Ação conjunta entre policiais civis da Delegacia de Repressão aos Crimes Contra as Relações de Consumo – DECON, DERF, Delegacia Regional de Paranaíba, IAGRO e Vigilância Sanitária e Serviço de Inspeção de Paranaíba, resultou na prisão em flagrante de três indivíduos atuando no abate e comercialização de carne de bovinos, ovinos e suínos de origem clandestina, sem nenhum registro ou documentos.

O “frigorífico” utilizado pelo grupo clandestino.

A operação teve início após denúncia de abate clandestino de animais para posterior venda nos mercados de Paranaíba. Após investigações conduzidas pela DECON e IAGRO, foi confirmada a veracidade das denúncias, resultando na operação com prisões e apreensões desmantelando o esquema contra a saúde pública.

A primeira prisão ocorreu quando A.D.F., de 47 anos, abatia um boi em uma chácara onde funcionava o frigorífico clandestino. No local, foram encontradas diversas carcaças espalhadas pela propriedade, contendo carne de ovinos, suínos e bovinos, totalizando 1.525 quilos de carne imprópria para consumo. Após este primeiro flagrante, a Coordenadoria Geral de Perícias e a Polícia Militar Ambiental foram acionadas devido ao descarte inadequado de resíduos sendo despejado diretamente no solo.

Do gancho para “panelas”.

O segundo indivíduo preso foi C.P.F., de 60 anos, proprietário da chácara e de um mercado na cidade, onde foram encontrados 946 quilos de carne clandestina. Continuando com as diligências, a equipe policial prendeu O.A.C., de 63 anos, encontrado com 446 quilos de carne clandestina, além de descobrir que falsificava documentos relacionados à inscrição do Serviço de Inspeção Municipal (SIM), sendo autuado também por falsidade ideológica.

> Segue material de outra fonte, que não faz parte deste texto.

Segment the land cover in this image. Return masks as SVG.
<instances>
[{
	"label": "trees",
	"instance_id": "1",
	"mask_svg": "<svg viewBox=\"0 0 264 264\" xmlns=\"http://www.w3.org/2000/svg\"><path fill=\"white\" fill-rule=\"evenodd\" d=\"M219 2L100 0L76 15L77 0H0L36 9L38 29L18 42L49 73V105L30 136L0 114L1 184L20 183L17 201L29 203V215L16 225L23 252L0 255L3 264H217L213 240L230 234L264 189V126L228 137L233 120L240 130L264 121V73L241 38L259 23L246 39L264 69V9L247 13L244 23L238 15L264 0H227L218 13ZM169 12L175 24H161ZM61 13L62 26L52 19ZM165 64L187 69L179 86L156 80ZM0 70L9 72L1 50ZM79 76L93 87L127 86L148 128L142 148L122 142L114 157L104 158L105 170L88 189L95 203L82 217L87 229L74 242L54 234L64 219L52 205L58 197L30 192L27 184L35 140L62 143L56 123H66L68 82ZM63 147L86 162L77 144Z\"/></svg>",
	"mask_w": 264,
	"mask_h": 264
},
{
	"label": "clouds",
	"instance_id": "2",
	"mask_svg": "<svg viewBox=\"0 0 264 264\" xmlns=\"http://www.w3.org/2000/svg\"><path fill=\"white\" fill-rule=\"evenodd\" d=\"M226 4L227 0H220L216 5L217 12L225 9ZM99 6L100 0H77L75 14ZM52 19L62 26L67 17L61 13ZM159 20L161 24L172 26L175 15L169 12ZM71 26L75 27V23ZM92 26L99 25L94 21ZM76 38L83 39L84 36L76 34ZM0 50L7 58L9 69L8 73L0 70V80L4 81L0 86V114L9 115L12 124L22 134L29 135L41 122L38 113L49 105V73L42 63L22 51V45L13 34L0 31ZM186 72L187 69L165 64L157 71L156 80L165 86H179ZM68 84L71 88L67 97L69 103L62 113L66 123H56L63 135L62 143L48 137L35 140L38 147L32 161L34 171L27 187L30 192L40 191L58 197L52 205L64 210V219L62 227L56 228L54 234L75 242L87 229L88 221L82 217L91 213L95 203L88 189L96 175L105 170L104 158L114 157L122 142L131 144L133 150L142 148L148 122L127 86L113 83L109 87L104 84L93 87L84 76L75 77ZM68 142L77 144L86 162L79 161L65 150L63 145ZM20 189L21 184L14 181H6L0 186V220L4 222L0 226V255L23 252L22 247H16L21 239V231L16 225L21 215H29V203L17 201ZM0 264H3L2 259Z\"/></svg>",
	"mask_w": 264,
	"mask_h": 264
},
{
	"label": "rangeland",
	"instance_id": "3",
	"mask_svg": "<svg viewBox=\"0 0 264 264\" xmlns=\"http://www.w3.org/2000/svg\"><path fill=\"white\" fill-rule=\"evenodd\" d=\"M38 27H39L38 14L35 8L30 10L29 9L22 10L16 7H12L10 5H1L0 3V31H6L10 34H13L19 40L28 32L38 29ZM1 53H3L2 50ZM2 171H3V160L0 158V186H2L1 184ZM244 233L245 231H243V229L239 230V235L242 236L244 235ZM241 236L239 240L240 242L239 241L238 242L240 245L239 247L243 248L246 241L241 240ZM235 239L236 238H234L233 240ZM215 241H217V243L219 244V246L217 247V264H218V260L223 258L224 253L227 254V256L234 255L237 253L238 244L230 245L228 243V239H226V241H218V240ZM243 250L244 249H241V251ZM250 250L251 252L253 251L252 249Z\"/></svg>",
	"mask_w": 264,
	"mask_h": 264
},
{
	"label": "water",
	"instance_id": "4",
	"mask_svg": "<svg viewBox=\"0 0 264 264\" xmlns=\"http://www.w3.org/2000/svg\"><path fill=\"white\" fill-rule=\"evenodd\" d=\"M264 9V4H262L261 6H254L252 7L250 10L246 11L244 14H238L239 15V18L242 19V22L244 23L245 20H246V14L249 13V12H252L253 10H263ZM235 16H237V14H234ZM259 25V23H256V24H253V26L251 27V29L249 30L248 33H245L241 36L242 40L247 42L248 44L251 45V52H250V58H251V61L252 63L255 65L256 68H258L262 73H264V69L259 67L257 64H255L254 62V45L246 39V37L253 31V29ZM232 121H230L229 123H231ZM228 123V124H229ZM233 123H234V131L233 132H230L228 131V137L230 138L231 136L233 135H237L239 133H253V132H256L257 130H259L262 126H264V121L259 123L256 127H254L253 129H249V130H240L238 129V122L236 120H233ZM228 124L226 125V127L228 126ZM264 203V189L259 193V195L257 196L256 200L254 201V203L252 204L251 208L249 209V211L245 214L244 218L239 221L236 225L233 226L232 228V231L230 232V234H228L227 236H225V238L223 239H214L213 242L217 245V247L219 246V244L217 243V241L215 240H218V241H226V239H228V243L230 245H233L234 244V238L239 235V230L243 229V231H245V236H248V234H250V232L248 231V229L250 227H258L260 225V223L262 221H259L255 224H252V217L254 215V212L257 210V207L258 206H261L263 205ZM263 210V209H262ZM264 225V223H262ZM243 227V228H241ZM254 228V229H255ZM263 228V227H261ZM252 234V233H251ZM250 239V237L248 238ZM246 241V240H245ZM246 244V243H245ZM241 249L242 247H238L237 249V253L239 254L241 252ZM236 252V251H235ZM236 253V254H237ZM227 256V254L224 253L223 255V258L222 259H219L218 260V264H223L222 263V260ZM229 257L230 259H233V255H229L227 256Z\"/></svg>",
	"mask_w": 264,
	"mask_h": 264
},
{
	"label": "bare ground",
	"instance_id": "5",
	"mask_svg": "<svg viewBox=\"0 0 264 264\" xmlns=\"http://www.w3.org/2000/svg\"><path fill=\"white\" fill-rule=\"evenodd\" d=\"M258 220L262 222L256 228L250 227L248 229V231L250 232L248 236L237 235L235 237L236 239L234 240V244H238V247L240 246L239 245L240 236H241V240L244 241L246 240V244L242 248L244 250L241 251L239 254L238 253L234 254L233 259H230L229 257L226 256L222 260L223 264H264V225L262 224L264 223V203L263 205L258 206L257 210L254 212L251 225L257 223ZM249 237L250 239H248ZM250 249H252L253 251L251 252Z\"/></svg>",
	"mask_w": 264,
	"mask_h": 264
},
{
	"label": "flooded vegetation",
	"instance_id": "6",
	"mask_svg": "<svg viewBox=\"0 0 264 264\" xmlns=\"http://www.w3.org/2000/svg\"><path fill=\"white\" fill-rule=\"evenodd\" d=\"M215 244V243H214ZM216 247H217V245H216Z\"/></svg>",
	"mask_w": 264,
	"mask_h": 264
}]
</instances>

O abate clandestino não só alimenta o crime de abigeato, mas também contribui para a concorrência desleal, sonegação de impostos e propagação de doenças graves, como tuberculose, brucelose, listeriose, salmonelose, yersiniose, campilobacteriose e infecções por Escherichia coli, entre outras. Todo o produto apreendido foi entregue à IAGRO para descarte em conformidade com as leis ambientais.

Banha “da melhor” qualidade para ser engarrafada, entalada e vendida até em domicílio.